E adesso veniamo al dunque: siamo sicuri che per noi europei i veicoli elettrici rappresentino il futuro, o che invece non si tratti di una tecnologia per noi morta in partenza? Il dubbio che mi assale è generato dalle seguenti considerazioni: ho l’impressione che si voglia costruire un grattacielo, privo di fondamenta. L’Europa, infatti, non potrà mai affrancarsi dalla dipendenza pressoché totale dalla Cina, se vuole perseguire pervicacemente la svolta elettrica. Da tempo, ormai, tutte le risorse chiave sono in mano ai cinesi, e non potremo mai produrle internamente a causa degli infiniti vincoli e dell’asfissiante burocrazia che attanagliano l’Europa. E quando si parla di fonti energetiche rinnovabili (pannelli solari e generatori eolici) si dice una mezza verità, in quanto sono fonti che devono essere rinnovate con una frequenza ben maggiore, rispetto a quella di una centrale termoelettrica.

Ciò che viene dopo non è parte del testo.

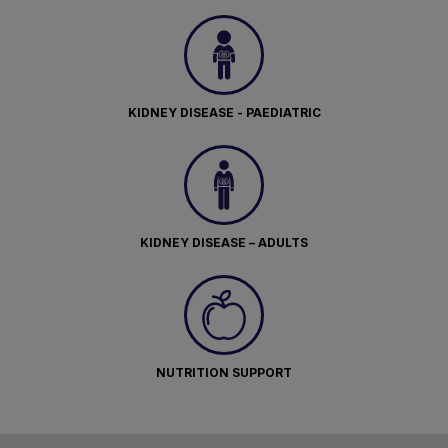
KIDNEY DISEASE - PAEDIATRIC
KIDNEY DISEASE – ADULTS
NUTRITION SUPPORT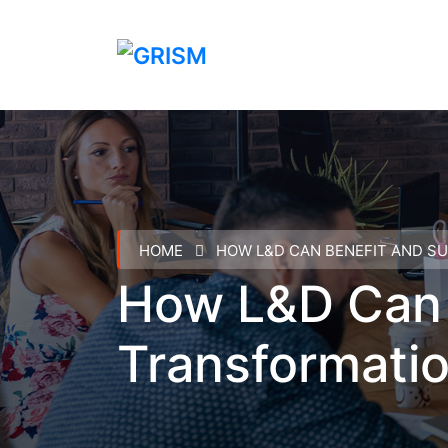
HOME
HOW L&D CAN BENEFIT AND S
How L&D Can B
Transformati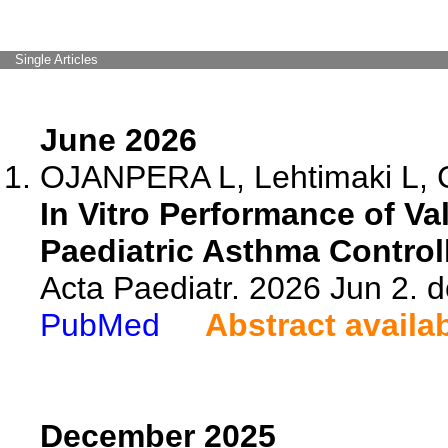
Single Articles
June 2026
OJANPERA L, Lehtimaki L, 
In Vitro Performance of V
Paediatric Asthma Control
Acta Paediatr. 2026 Jun 2. 
PubMed
Abstract availa
December 2025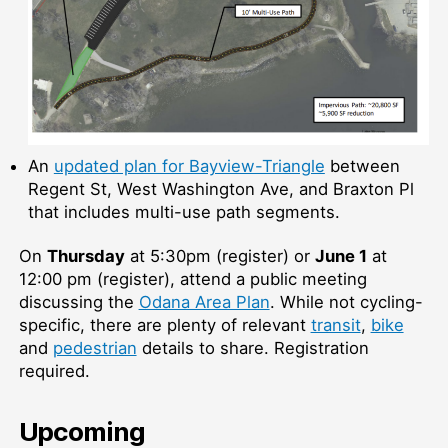
An
updated plan for Bayview-Triangle
between
Regent St, West Washington Ave, and Braxton Pl
that includes multi-use path segments.
On
Thursday
at 5:30pm (register) or
June 1
at
12:00 pm (register), attend a public meeting
discussing the
Odana Area Plan
. While not cycling-
specific, there are plenty of relevant
transit
,
bike
and
pedestrian
details to share. Registration
required.
Upcoming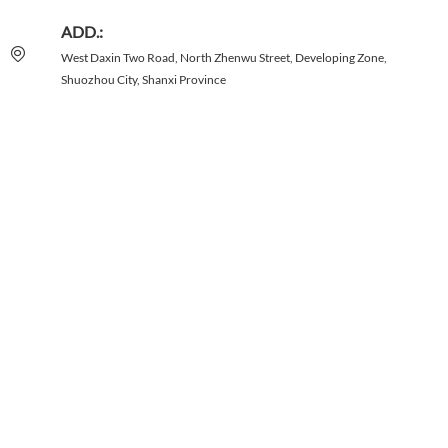
ADD.:
West Daxin Two Road, North Zhenwu Street, Developing Zone,
Shuozhou City, Shanxi Province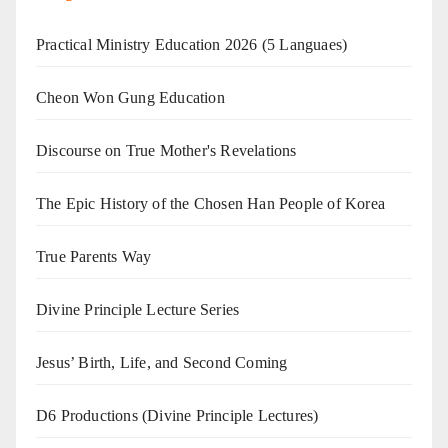
Practical Ministry Education 2026
(5 Languaes)
Cheon Won Gung Education
Discourse on True Mother's Revelations
The Epic History of the Chosen Han People of Korea
True Parents Way
Divine Principle Lecture Series
Jesus’ Birth, Life, and Second Coming
D6 Productions (Divine Principle Lectures)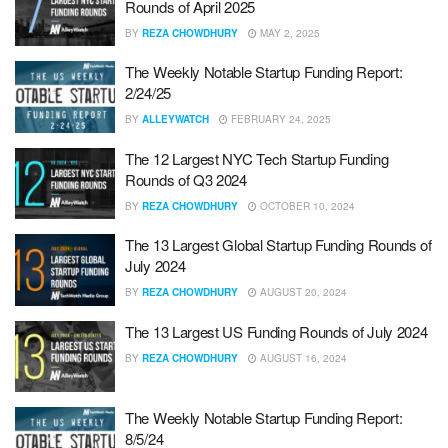
Rounds of April 2025
BY
REZA CHOWDHURY
MAY 2, 2025
The Weekly Notable Startup Funding Report:
2/24/25
BY
ALLEYWATCH
FEBRUARY 24, 2025
The 12 Largest NYC Tech Startup Funding
Rounds of Q3 2024
BY
REZA CHOWDHURY
OCTOBER 10, 2024
The 13 Largest Global Startup Funding Rounds of
July 2024
BY
REZA CHOWDHURY
AUGUST 20, 2024
The 13 Largest US Funding Rounds of July 2024
BY
REZA CHOWDHURY
AUGUST 16, 2024
The Weekly Notable Startup Funding Report:
8/5/24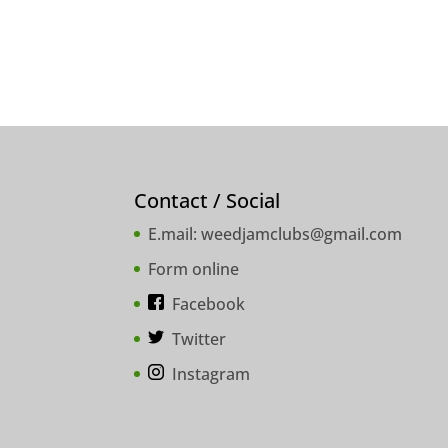
Contact / Social
E.mail:
weedjamclubs@gmail.com
Form online
Facebook
Twitter
Instagram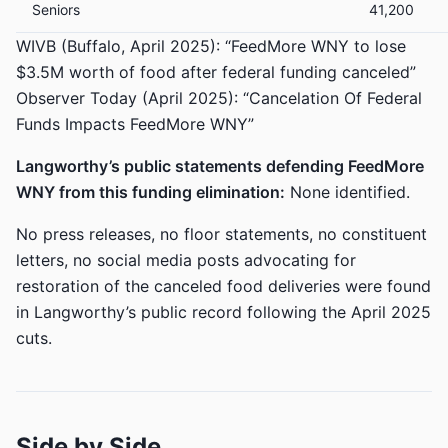
Seniors
41,200
WIVB (Buffalo, April 2025): “FeedMore WNY to lose
$3.5M worth of food after federal funding canceled”
Observer Today (April 2025): “Cancelation Of Federal
Funds Impacts FeedMore WNY”
Langworthy’s public statements defending FeedMore
WNY from this funding elimination:
None identified.
No press releases, no floor statements, no constituent
letters, no social media posts advocating for
restoration of the canceled food deliveries were found
in Langworthy’s public record following the April 2025
cuts.
Side by Side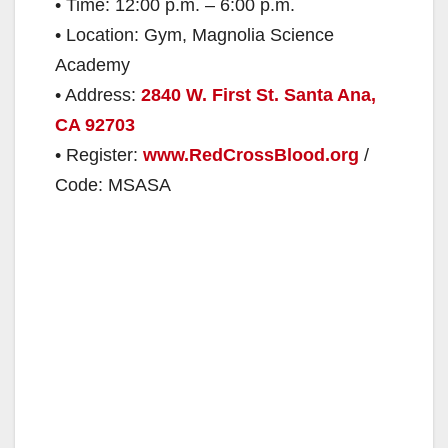
• Time: 12:00 p.m. – 6:00 p.m.
• Location: Gym, Magnolia Science
Academy
• Address:
2840 W. First St. Santa Ana,
CA 92703
• Register:
www.RedCrossBlood.org
/
Code: MSASA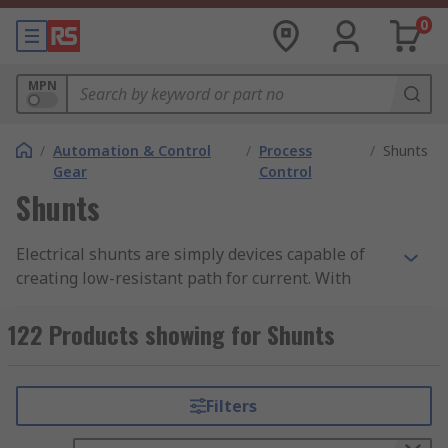
0
MPN
/
Automation & Control
/
Process
/
Shunts
Gear
Control
Shunts
Electrical shunts are simply devices capable of
creating low-resistant path for current. With
such, current can flow to another point within the
circuit. Electrical shunts can also be called
122 Products showing for Shunts
Current shunt resistor (Current shunt) or
ammeter shunt. Although the use of a shunt
resistor is vast, there is one that is very common.
Filters
For instance, it can be useful in measuring high
currents alongside associated resistance that are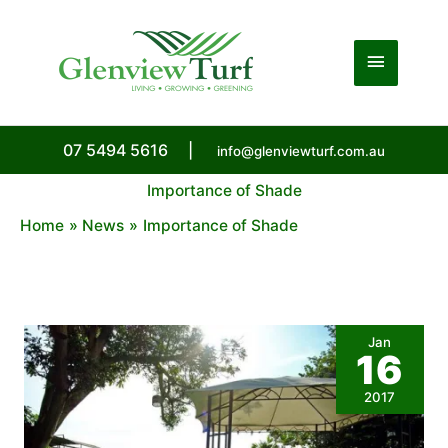
Skip
to
Main
content
Menu
07 5494 5616
|
info@glenviewturf.com.au
Importance of Shade
Home
News
Importance of Shade
Jan
16
2017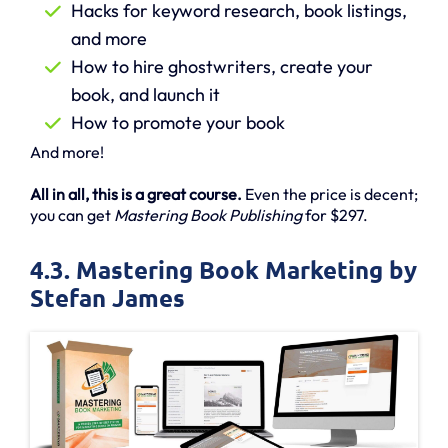
Hacks for keyword research, book listings,
and more
How to hire ghostwriters, create your
book, and launch it
How to promote your book
And more!
All in all, this is a great course.
Even the price is decent;
you can get
Mastering Book Publishing
for $297.
4.3. Mastering Book Marketing by
Stefan James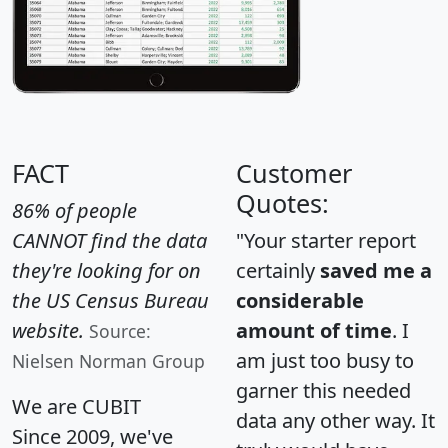
FACT
Customer
Quotes:
86% of people
CANNOT find the data
"Your starter report
they're looking for on
certainly
saved me a
the US Census Bureau
considerable
website.
amount of time
. I
Source:
am just too busy to
Nielsen Norman Group
garner this needed
We are CUBIT
data any other way. It
Since 2009, we've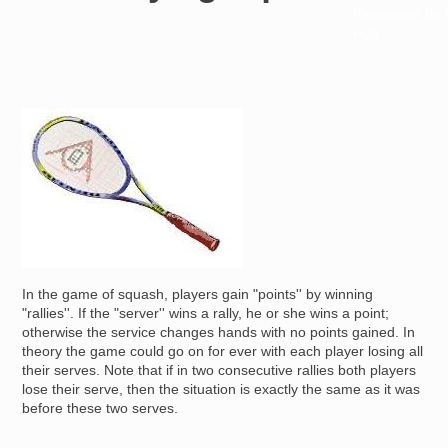
Resources for
Hub
Image
In the game of squash, players gain "points'' by winning
"rallies''. If the "server'' wins a rally, he or she wins a point;
otherwise the service changes hands with no points gained. In
theory the game could go on for ever with each player losing all
their serves. Note that if in two consecutive rallies both players
lose their serve, then the situation is exactly the same as it was
before these two serves.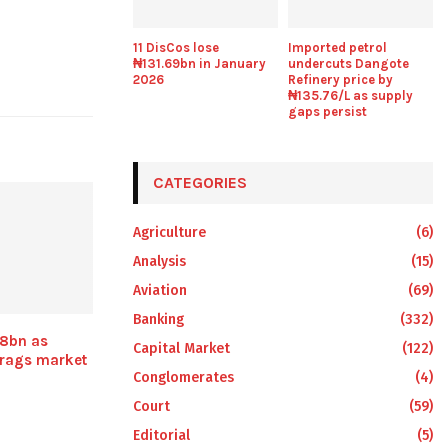
11 DisCos lose
Imported petrol
₦131.69bn in January
undercuts Dangote
2026
Refinery price by
₦135.76/L as supply
gaps persist
CATEGORIES
Agriculture
(6)
Analysis
(15)
Aviation
(69)
Banking
(332)
8bn as
Capital Market
(122)
drags market
Conglomerates
(4)
Court
(59)
Editorial
(5)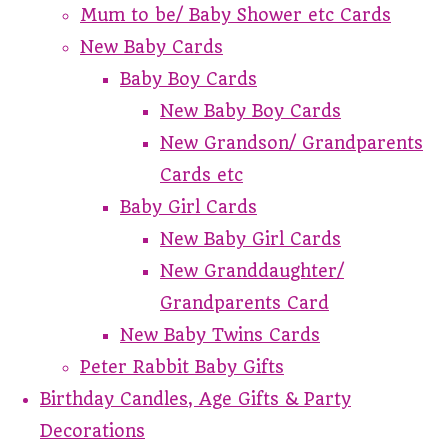
Mum to be/ Baby Shower etc Cards
New Baby Cards
Baby Boy Cards
New Baby Boy Cards
New Grandson/ Grandparents
Cards etc
Baby Girl Cards
New Baby Girl Cards
New Granddaughter/
Grandparents Card
New Baby Twins Cards
Peter Rabbit Baby Gifts
Birthday Candles, Age Gifts & Party
Decorations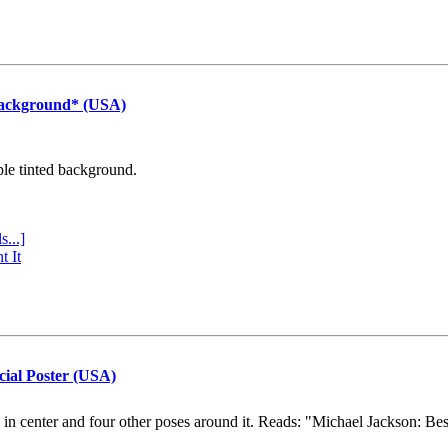
Background* (USA)
ple tinted background.
s...]
t It
cial Poster (USA)
e in center and four other poses around it. Reads: "Michael Jackson: Be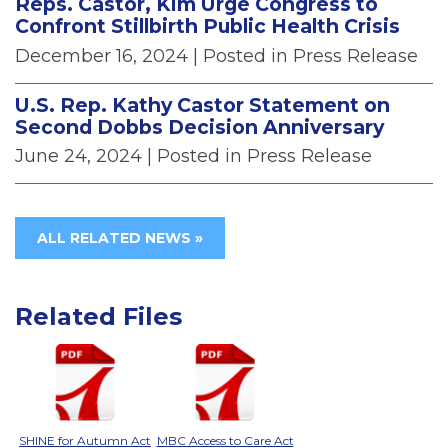
Reps. Castor, Kim Urge Congress to
Confront Stillbirth Public Health Crisis
December 16, 2024
| Posted in Press Release
U.S. Rep. Kathy Castor Statement on
Second Dobbs Decision Anniversary
June 24, 2024
| Posted in Press Release
ALL RELATED NEWS »
Related Files
SHINE for Autumn Act
MBC Access to Care Act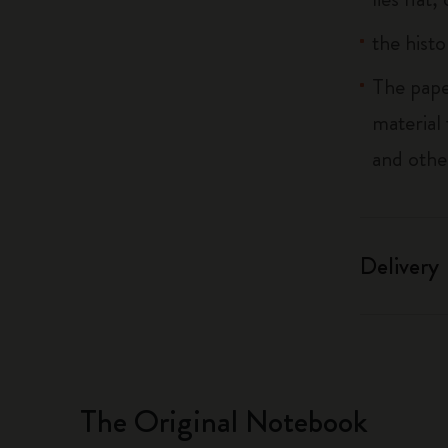
the histo
The pape
material
and othe
Delivery
The Original Notebook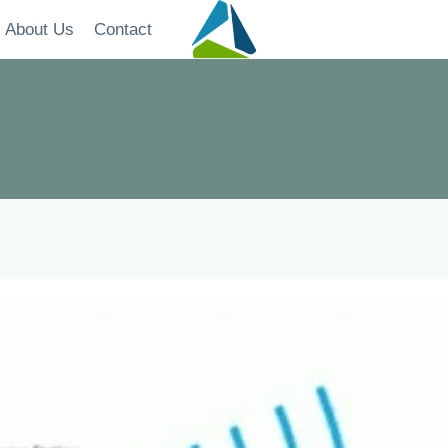
About Us
Contact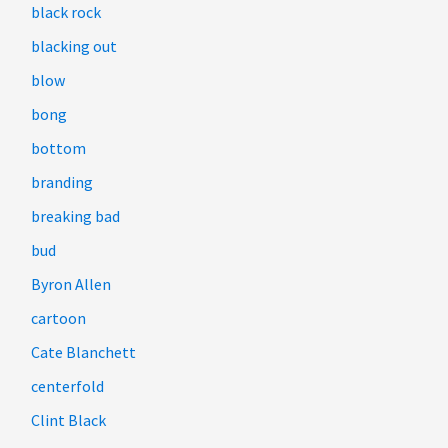
black rock
blacking out
blow
bong
bottom
branding
breaking bad
bud
Byron Allen
cartoon
Cate Blanchett
centerfold
Clint Black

Aggiungiamoci poi il fatto che il nostro divario tecnologico con la Cina richiederebbe investimenti enormi (sempre soldi che escono dalle nostre tasche) per essere, forse, colmato; il caso delle nostre gigafactory lo dimostra. Altra considerazione, per renderci autosufficienti con fonti “da rinnovare periodicamente”, dovremmo devastare la natura, disseminandola di colate di cemento armato per i turbogeneratori, o coprendo campi agricoli con funerei parallelepipedi climalteranti. A proposito, le manovre per diminuire la produttività dei terreni agricoli (rinaturazione, riduzione dei concimi e dei fitofarmaci, ecc.) stanno già sortendo l’effetto di obbligare molti agricoltori a cedere i loro campi alle aziende per la produzione di energia “green” che li sfrutteranno per installare pannelli fotovoltaici. Vorrà dire che per mangiare infileremo due dita nella presa di corrente!
Traendo le debite conclusioni, penso che sia inutile puntare su questo modello di transizione “green”, che si basa sulla pressoché totale dipendenza dalla Cina, che ci obbligherebbe a stravolgere le nostre regole di tutela ambientale e di sicurezza, che ci obbligherebbe a pagare enormi investimenti per potenziare la rete elettrica (a proposito, chi è il maggiore produttore di ferro-silicio, indispensabile per i trasformatori delle cabine elettriche? Indovinato!). Non è meglio, allora, puntare su fonti energetiche diverse, più affidabili e continue, di cui possediamo la tecnologia, e meno impattanti sull’ambiente? L’alternativa c’è, basta rinunciare alle ideologie (le nemiche delle idee), e rimboccarsi le maniche.